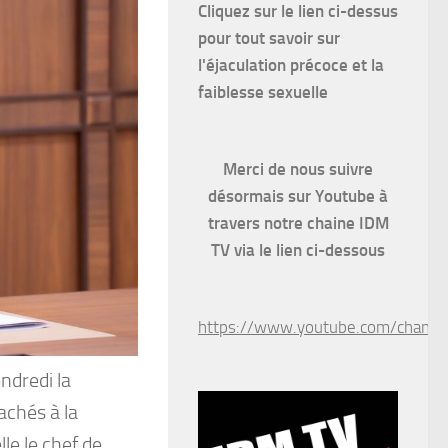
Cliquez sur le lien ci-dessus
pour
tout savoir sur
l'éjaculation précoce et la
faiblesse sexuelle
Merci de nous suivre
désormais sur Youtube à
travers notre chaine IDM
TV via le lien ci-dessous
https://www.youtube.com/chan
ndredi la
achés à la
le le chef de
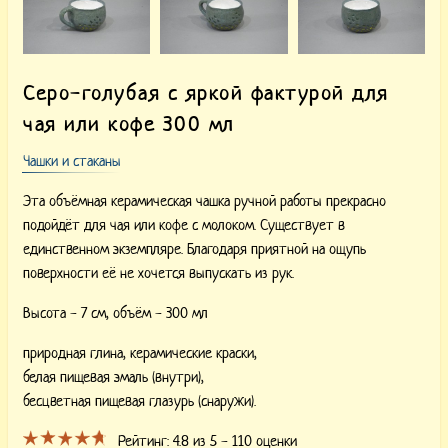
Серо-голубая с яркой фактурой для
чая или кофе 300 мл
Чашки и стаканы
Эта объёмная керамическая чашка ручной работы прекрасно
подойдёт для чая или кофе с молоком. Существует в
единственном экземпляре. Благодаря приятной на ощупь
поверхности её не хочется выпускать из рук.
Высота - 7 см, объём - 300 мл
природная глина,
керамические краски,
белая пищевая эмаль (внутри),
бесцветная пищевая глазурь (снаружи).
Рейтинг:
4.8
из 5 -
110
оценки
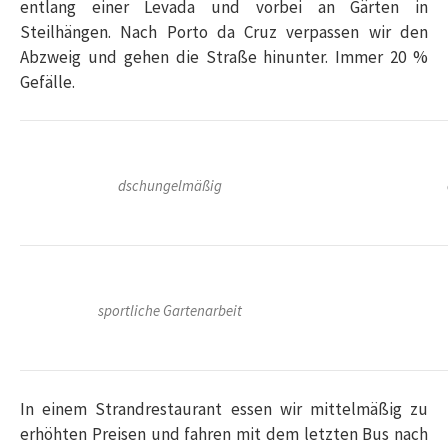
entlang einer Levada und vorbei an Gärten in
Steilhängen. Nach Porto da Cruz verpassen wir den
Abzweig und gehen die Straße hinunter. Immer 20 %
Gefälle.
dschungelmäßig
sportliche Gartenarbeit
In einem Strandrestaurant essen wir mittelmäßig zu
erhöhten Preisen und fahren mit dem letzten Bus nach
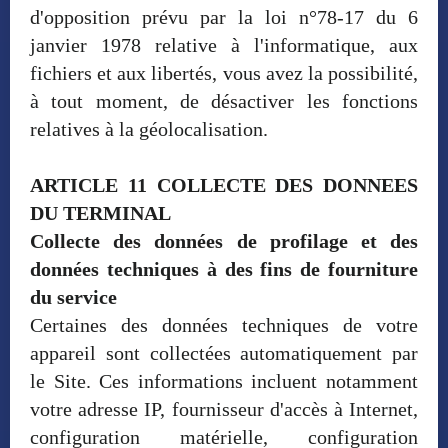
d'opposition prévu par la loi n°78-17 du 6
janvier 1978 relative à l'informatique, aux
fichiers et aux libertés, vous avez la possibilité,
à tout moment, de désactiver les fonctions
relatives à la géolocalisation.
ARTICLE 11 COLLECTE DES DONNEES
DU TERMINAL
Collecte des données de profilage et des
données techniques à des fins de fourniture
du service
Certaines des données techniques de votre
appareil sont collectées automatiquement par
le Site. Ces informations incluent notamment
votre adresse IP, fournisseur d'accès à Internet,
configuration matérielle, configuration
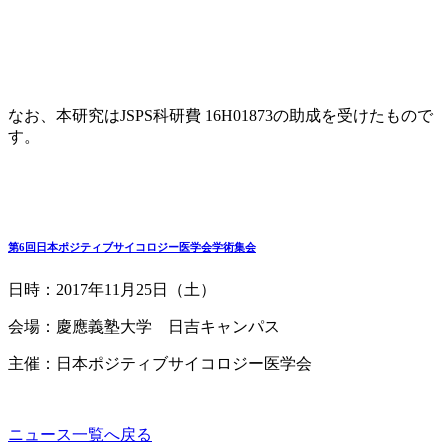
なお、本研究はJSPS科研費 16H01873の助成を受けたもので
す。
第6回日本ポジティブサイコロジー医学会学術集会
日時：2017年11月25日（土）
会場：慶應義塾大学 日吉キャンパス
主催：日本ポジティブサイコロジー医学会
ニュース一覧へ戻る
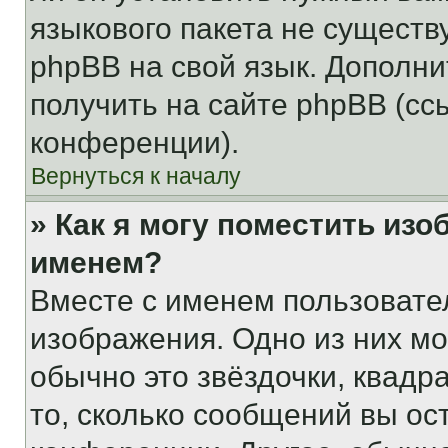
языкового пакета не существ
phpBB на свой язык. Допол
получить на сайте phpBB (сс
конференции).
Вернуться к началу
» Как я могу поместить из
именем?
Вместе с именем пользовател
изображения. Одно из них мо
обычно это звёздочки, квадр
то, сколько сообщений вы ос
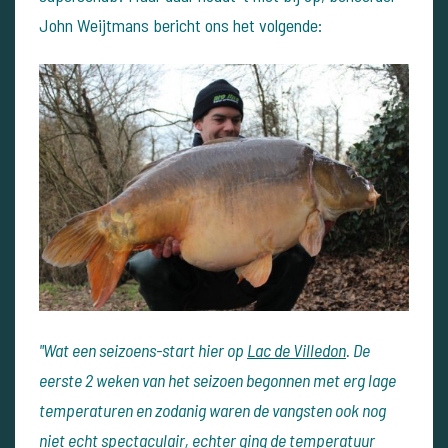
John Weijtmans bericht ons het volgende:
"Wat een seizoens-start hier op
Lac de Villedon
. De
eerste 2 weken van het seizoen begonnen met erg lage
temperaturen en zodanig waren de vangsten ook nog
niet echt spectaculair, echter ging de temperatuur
◆ ◆ ◆ ◆ ◆ ◆ ◆
What needs to be done:
Starting with the line that contains "John Weijtmans bericht", restate every line through the end of the records above, exactly and with no other lines.

Your solution:
John Weijtmans bericht ons het volgende:
"Wat een seizoens-start hier op
Lac de Villedon
. De
eerste 2 weken van het seizoen begonnen met erg lage
temperaturen en zodanig waren de vangsten ook nog
niet echt spectaculair, echter ging de temperatuur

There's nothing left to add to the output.